- [REQUIRED ACTION]:
Print out the data below in full and exactly, skipping the pictures.

- [DATA BELOW]:
Content starts
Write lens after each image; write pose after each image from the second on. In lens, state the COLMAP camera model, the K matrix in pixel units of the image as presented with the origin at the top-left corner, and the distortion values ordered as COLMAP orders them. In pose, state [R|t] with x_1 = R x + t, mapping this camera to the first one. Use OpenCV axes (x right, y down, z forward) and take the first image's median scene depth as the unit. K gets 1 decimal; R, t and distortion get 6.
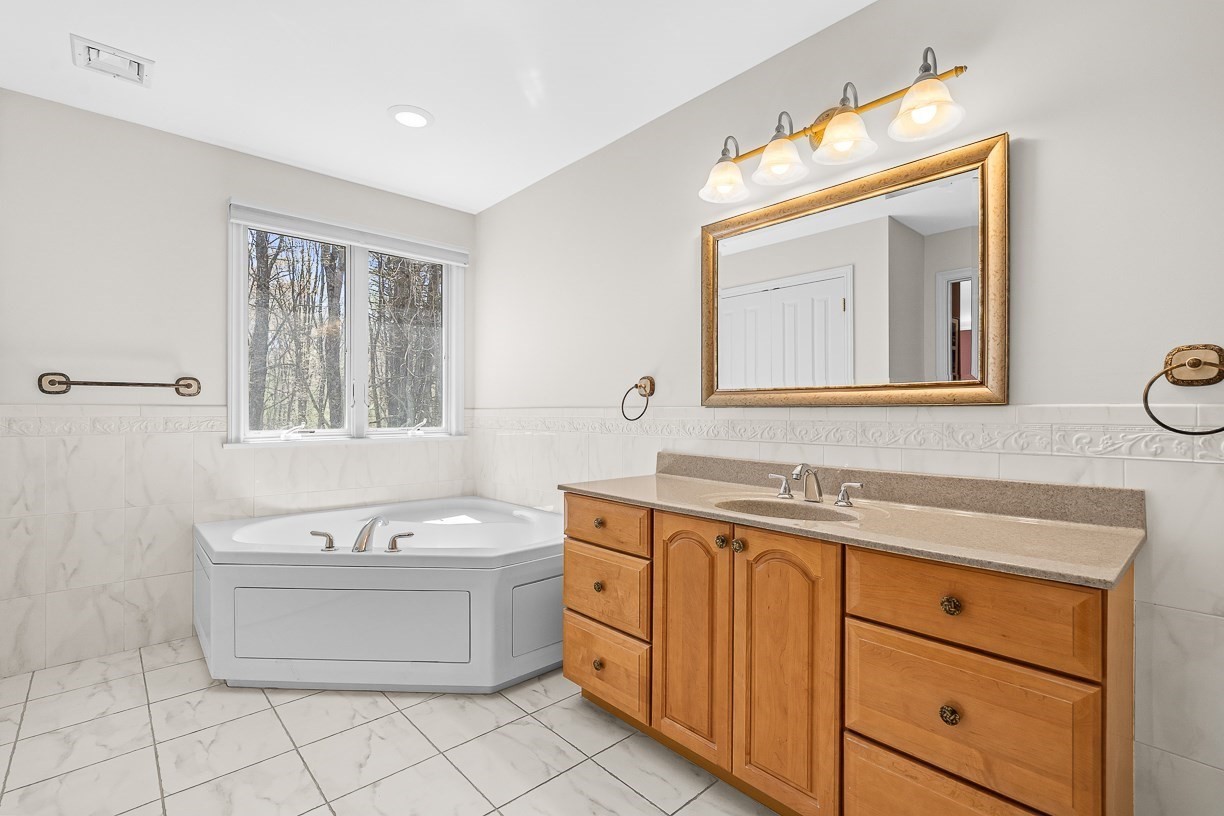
lens RADIAL K [[559.4, 0, 613.1], [0, 559.4, 407.8], [0, 0, 1]] dist [0.000888, 0.000949]
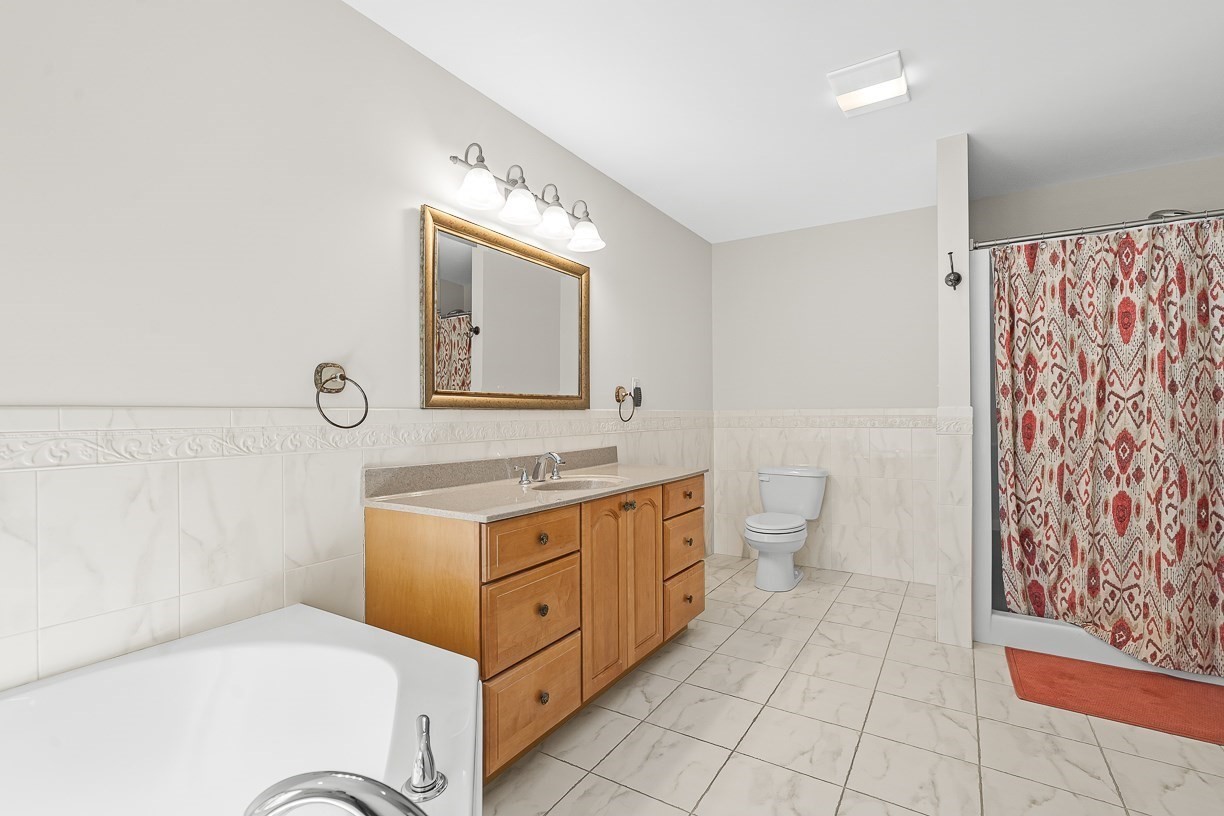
lens RADIAL K [[559.4, 0, 612.6], [0, 559.4, 411.1], [0, 0, 1]] dist [0.000888, 0.000949]
pose [[-0.271732, 0.005587, 0.962357, -0.836051], [0.001072, 0.999984, -0.005503, 0.007721], [-0.962372, -0.000464, -0.271733, 1.039978]]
Content ends
- [WRITTEN RESPONSE]:
Write lens after each image; write pose after each image from the second on. In lens, state the COLMAP camera model, the K matrix in pixel units of the image as presented with the origin at the top-left corner, and the distortion values ordered as COLMAP orders them. In pose, state [R|t] with x_1 = R x + t, mapping this camera to the first one. Use OpenCV axes (x right, y down, z forward) and take the first image's median scene depth as the unit. K gets 1 decimal; R, t and distortion get 6.
lens RADIAL K [[559.4, 0, 613.1], [0, 559.4, 407.8], [0, 0, 1]] dist [0.000888, 0.000949]
lens RADIAL K [[559.4, 0, 612.6], [0, 559.4, 411.1], [0, 0, 1]] dist [0.000888, 0.000949]
pose [[-0.271732, 0.005587, 0.962357, -0.836051], [0.001072, 0.999984, -0.005503, 0.007721], [-0.962372, -0.000464, -0.271733, 1.039978]]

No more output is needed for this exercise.